Tack on to that individual counseling sessions — Brown, e.g., subbed out Dion Waiters for a quick 10-second conference on the sidelines before thrusting him back in, and consoled Earl Clark with a chat-and-head-pat after he'd fouled out early — and you're already seeing a basketball team functioning at a higher level. Communication has improved. Effort has improved. Performance has consequently improved.
This is all preposterous to suggest, of course, after one exhibition game, but I'm trying to say that the foundation seems secure. The continued maturation of Tristan Thompson (17 easy points and 8 boards) and Dion Waiters (a more confident straight-up jumper, a fuck-to-be-given in man-to-man coverage) are also encouraging signs.
Brown played everyone who was healthy last night as a formality, so the fourth quarter was a real slop fest. Guys who likely won't make the team — Michael Lee, Jermaine Taylor to name two — bounded up and down the court with all the earnest blandness of white bread.
Sergey Karasev missed his first three-point attempt, and the Q's attendants — not a bad crowd, honestly, though a distressing lack of Cavs' apparel — seemed sort of shocked. It's like in order for the young sharp-shooting Russian to be as good as advertised, he'll need to make every long ball he attempts. He did knock down one though — huge sigh! — but his highlight-reel play was the alley-oop to the chunky-athletic no. 1 overall pick Anthony Bennett.

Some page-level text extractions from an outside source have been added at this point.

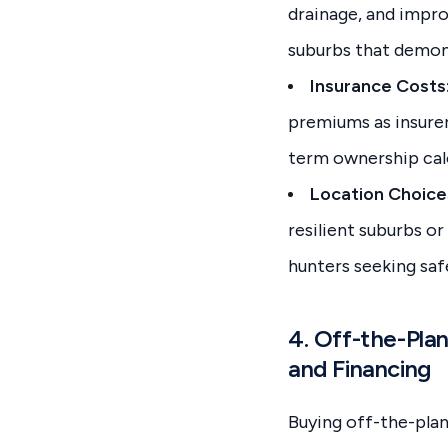
drainage, and impro
suburbs that demons
Insurance Costs
premiums as insurers
term ownership calc
Location Choice
resilient suburbs o
hunters seeking sa
4. Off-the-Pla
and Financing
Buying off-the-plan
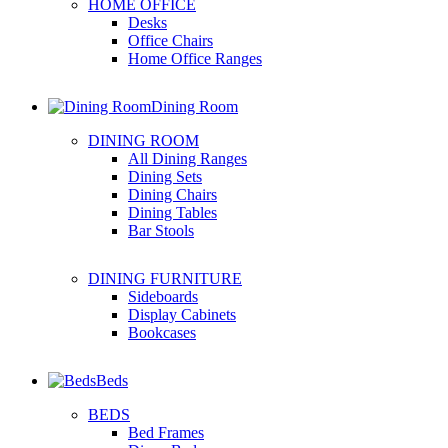
HOME OFFICE
Desks
Office Chairs
Home Office Ranges
Dining Room
DINING ROOM
All Dining Ranges
Dining Sets
Dining Chairs
Dining Tables
Bar Stools
DINING FURNITURE
Sideboards
Display Cabinets
Bookcases
Beds
BEDS
Bed Frames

What shall we say about Anthony Bennett? Through the first half, he was the Cavs' worst player by a wide margin, lumbering coast to coast, jacking up three-pointers and missing badly, embarrassing himself at the free throw line, etc. He calmed down in the second half and definitely showed flashes of his celebrated athleticism, but at least three of his 10 rebounds came on a single play, when he kept missing and putting it back to no avail. He finished the night shooting 2-12 (including a butt-ugly 0-3 from deep) and 3-8 from the stripe. Tons of potential, though, that's for sure. He's a presence in the post and after he improves his conditioning and establishes some consistency on his mid-range shooting stroke, he'll be a contributor.

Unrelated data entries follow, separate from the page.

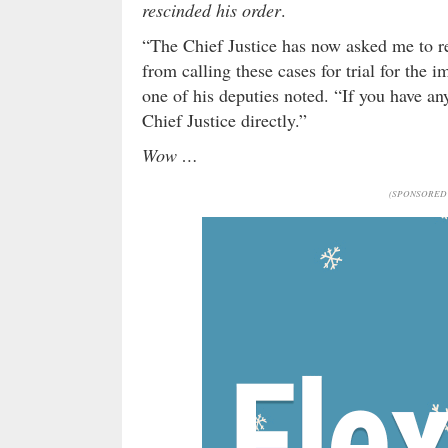
rescinded his order
.
“The Chief Justice has now asked me to re
from calling these cases for trial for the 
one of his deputies noted. “If you have any
Chief Justice directly.”
Wow …
(SPONSORED 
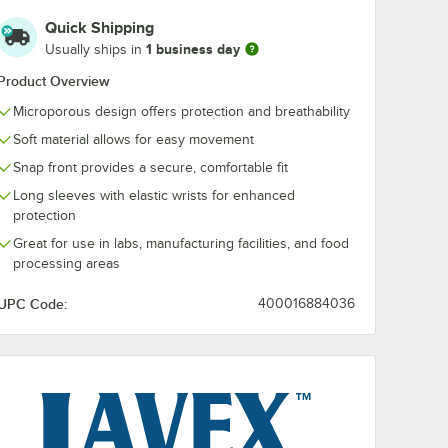
Quick Shipping
1 business day
Usually ships in
Product Overview
Microporous design offers protection and breathability
Soft material allows for easy movement
Snap front provides a secure, comfortable fit
Long sleeves with elastic wrists for enhanced
protection
Great for use in labs, manufacturing facilities, and food
e
processing areas
UPC Code:
400016884036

One of the most exciting elements of this Cavaliers team, aside from the obvious coaching upgrade and offseason veteran acquisitions — Jarrett Jack should function as ultimate 6th man and bench leader — is the way the front office has embraced all of our picks from the past three drafts: Kyrie and Tristan two years ago, Dion Waiters and Tyler Zeller last year, and Anthony Bennett + Sergey Karasev/Carrick Felix this year.
Barring an injury to someone like Gee or an uncontrollable hot streak from the Soviet, Karasev and Felix probably won't see too many consistent minutes this year. Felix as yet remains a non-scoring threat in the handsome mold of Thabo Sefalosha and Jimmy Butler; still, he'll be a fun defender to watch. And all the other guys (the future of the team) will figure prominently in the rotation. It's just super gratifying to know that Chris Grant & Co. selected players they were passionate about, young men who (often contrary to public opinion) they knew would fit into the culture and team make-up. Thompson, Waiters and Bennett were all considered bold reaches when they were picked. Now, no one's questioning Grant.
With Brown as his surrogate, Grant looks like the prescient and hugely virile progenitor of a motley, mystical basketball family. And Anderson Varejao, by the way, is like the natural first-born son. It was a true pleasure to see his curls dancing at the Q last night, even if he wasn't quite up to full speed.